What Statistics Can Learn From Data Science (and Vice Versa)

Since its inception around the turn of the 20th century, researchers have used classical statistics to analyze data sets. In general, the focus has been on analyzing a sample of the data, then generalizing the findings to the entire population. This was born of necessity, as until very recently, the technology hasn’t existed to allow people to analyze entire data sets containing millions of data points.

Because only a sample of the data is analyzed, statisticians spend a great deal of time ensuring that the assumptions allowing the sample results to be generalized are met. At least, they try to do so: in practice, statistical modelling is an exercise in how many assumptions you can violate without compromising your analysis; as a result, the methods that get used are not necessarily the most powerful, but the ones that are most robust to these violations.

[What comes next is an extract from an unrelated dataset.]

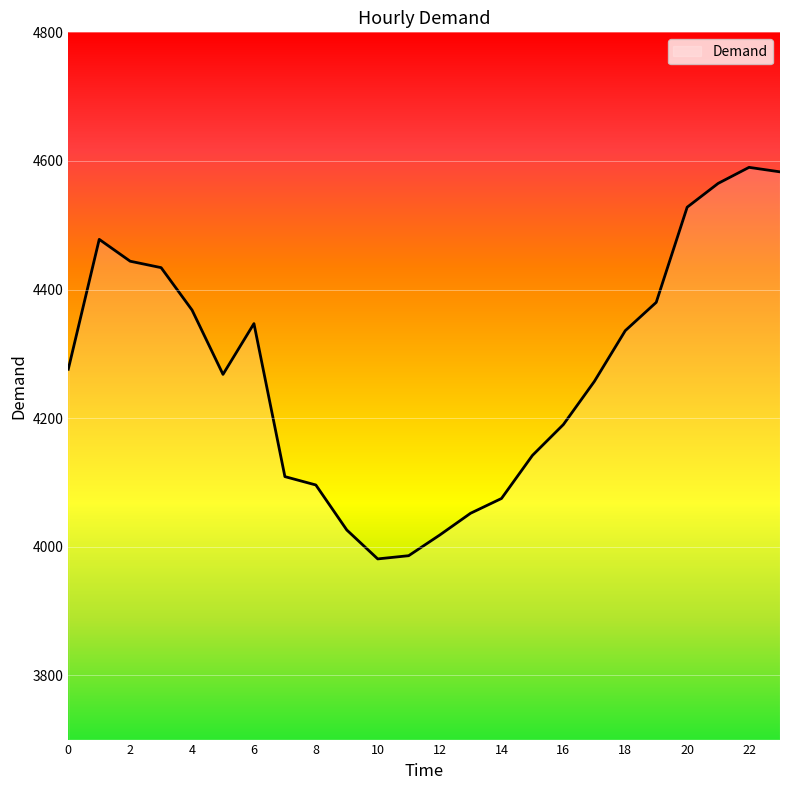

What is the maximum value shown in the chart?

4590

On the other hand, machine learning models are typically validated by testing model performance against a holdout sample of data points that aren’t used to estimate the model’s parameters. Models that don’t perform well on the holdout sample are discarded. This helps guard against over fitting, because the model will only perform well if it contains those features that have predictive value for the entire data population.

To the extent possible, researchers using classical statistics should also use this type of external validation. This is true even when model assumptions seem to be met, as the data set itself represents just one point in time. When the number of data points is small, cross-validation methods, which test a series of models against a very small holdout sample (often one case) can be used. Since these types of models are often parsimonious, they might also be validated against similar data sets, with an aim to only including those features that maintain their predictive power across each data set tested.

In addition, researchers using machine learning should verify their model assumptions are met. This can be easy to overlook, because the assumptions are often less stringent than in classical statistics. It’s also tempting to focus on the model’s performance against the holdout sample as “proof” that it is correct: this is a potentially serious error, as it may not reveal systematic deviations from the assumptions that exist in both the training and validation data.

The foundation of classical statistics is largely due to Sir Ronald Fisher’s early agricultural experiments, conducted in the early 20th century. While his methods continue to be invaluable, it’s important to remember that they were designed for a world where the analysis was conducted by hand on a small set of data points. That’s not usually the case today: as a result, it’s critical to draw from the best insights of both classical statistics, and contemporary analytics, to develop accurate and reliable models for today’s world.